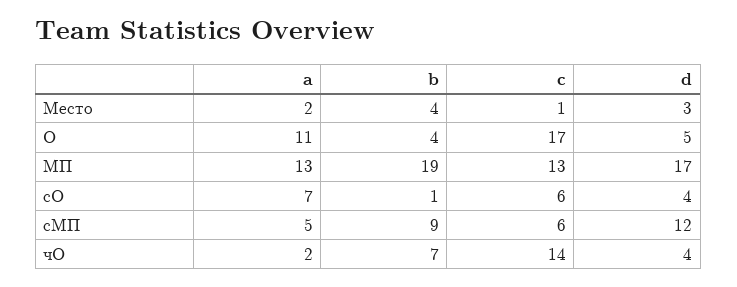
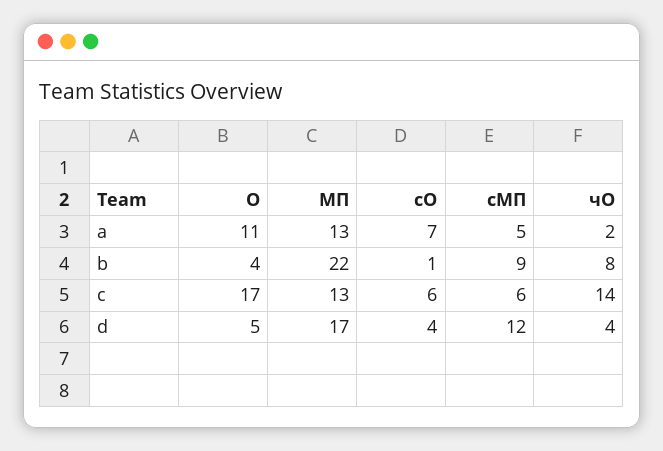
  {
    "a": {
-     "Место": 2,
      "О": 11,
      "МП": 13,
      "сО": 7,
      "сМП": 5,
      "чО": 2
    },
    "b": {
-     "Место": 4,
      "О": 4,
-     "МП": 19,
+     "МП": 22,
      "сО": 1,
      "сМП": 9,
-     "чО": 7
+     "чО": 8
    },
    "c": {
-     "Место": 1,
      "О": 17,
      "МП": 13,
      "сО": 6,
      "сМП": 6,
      "чО": 14
    },
    "d": {
-     "Место": 3,
      "О": 5,
      "МП": 17,
      "сО": 4,
      "сМП": 12,
      "чО": 4
    }
  }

:::::

What you should do: Without including any picture, reproduce the material above word for word.

Output:
  {
    "a": {
-     "Место": 2,
      "О": 11,
      "МП": 13,
      "сО": 7,
      "сМП": 5,
      "чО": 2
    },
    "b": {
-     "Место": 4,
      "О": 4,
-     "МП": 19,
+     "МП": 22,
      "сО": 1,
      "сМП": 9,
-     "чО": 7
+     "чО": 8
    },
    "c": {
-     "Место": 1,
      "О": 17,
      "МП": 13,
      "сО": 6,
      "сМП": 6,
      "чО": 14
    },
    "d": {
-     "Место": 3,
      "О": 5,
      "МП": 17,
      "сО": 4,
      "сМП": 12,
      "чО": 4
    }
  }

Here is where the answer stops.